Tüm ihtiyacı aynı yerden, aynı zamanda karşılamada AVM’ler her zaman çok önemli bir misyon üstlendi. İçerisinde hem alışveriş hem keyif hem de yeme/içme, sosyalleşme ve hatta ofislerin bulunduğu alışveriş merkezleri geleceğin yaşam alanları olmaya aday. Gelecekte alışveriş merkezlerinin yüzde 70’ini yaşam alanlarının oluşturması öngörülüyor. Alışverişe ayrılan alanın yüzde 30’a düşmesi bekleniyor. Bugün bu oran alışveriş alanı lehine yüzde 90’a, yüzde 10. Bir başka yenilikçi yaklaşım da ofise gitmeyen, gitmek istemeyen ve hibrit çalışanlar için AVM’lerde ortak çalışma alanlarının oluşturulması. Bu hem verimli bir çalışma düzeneği hem de makul bir kira demek.

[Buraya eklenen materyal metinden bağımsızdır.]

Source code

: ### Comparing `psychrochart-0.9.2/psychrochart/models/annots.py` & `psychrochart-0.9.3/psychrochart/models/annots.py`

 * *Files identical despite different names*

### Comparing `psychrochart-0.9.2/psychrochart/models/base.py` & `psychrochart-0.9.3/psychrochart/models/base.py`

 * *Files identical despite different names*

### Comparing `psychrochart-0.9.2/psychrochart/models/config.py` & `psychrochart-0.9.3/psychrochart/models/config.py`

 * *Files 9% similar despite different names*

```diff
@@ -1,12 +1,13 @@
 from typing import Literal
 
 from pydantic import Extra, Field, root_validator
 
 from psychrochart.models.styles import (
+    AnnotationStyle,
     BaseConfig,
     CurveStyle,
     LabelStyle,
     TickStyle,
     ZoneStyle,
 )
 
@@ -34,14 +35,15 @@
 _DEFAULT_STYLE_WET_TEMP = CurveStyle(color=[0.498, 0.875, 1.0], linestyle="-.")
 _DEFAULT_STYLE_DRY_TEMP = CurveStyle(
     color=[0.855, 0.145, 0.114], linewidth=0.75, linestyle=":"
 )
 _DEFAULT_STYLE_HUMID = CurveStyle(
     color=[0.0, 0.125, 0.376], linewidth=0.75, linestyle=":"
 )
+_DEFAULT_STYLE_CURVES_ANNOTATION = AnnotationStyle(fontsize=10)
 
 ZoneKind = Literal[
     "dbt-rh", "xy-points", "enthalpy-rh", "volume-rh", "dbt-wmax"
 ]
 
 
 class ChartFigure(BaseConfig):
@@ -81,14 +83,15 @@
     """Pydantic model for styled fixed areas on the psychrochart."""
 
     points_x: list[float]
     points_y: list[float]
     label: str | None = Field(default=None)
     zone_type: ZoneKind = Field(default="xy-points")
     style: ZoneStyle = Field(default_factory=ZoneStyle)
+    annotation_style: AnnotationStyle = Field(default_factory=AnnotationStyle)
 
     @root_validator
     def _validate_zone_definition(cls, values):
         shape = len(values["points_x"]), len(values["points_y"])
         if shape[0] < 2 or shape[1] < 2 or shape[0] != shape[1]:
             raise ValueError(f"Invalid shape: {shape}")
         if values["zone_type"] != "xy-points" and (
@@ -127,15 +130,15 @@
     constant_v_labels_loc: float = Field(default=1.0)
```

Pazarlamada hizalanmak için kavramlaştırmayı ve kısaltmaları pek severiz. Pazar ekonomisini konuşurken SÖ ve SS “Salgın Öncesi-Salgın Sonrası” diye tanımlamaya alışmıştık. Biz bu toprakların insanları, bir başka zaman kırılımını daha yaşadık. DÖ-DS “Deprem Öncesi-Deprem Sonrası” tanımlamasını kelime dağarcığımıza aldık. Perakendede de bu kavramlar sıklıkla kullanılıyor.
Esas Gayrimenkul’un davetiyle ülkemize gelen perakende fütüristlerinden küresel mimarlık ve tasarım grubu Perkins&Will’in grup şirketi Portland Design’ın Genel Müdürü İbrahim İbrahim ile bir araya geldik. Perakendenin geleceğini satış odağından konuşurken daha çok sektör profesyoneline ulaşsın diye Esas Gayrimenkul tarafından Türkçeye çevrilen “Future Ready Retail – Geleceğe Hazır Perakende” kitabı üzerine konuştuk.
Perakende evreni, değişen tüketici tutum ve davranışlarıyla zaten kendi rutininde değişmekteydi ancak dijitalin hayatımızdaki yeri bizim onu koyduğumuz yerden hayatımızın tam merkezine atladığında, değişim dönüşüm hızı da baş döndürücü aşamaya geçti.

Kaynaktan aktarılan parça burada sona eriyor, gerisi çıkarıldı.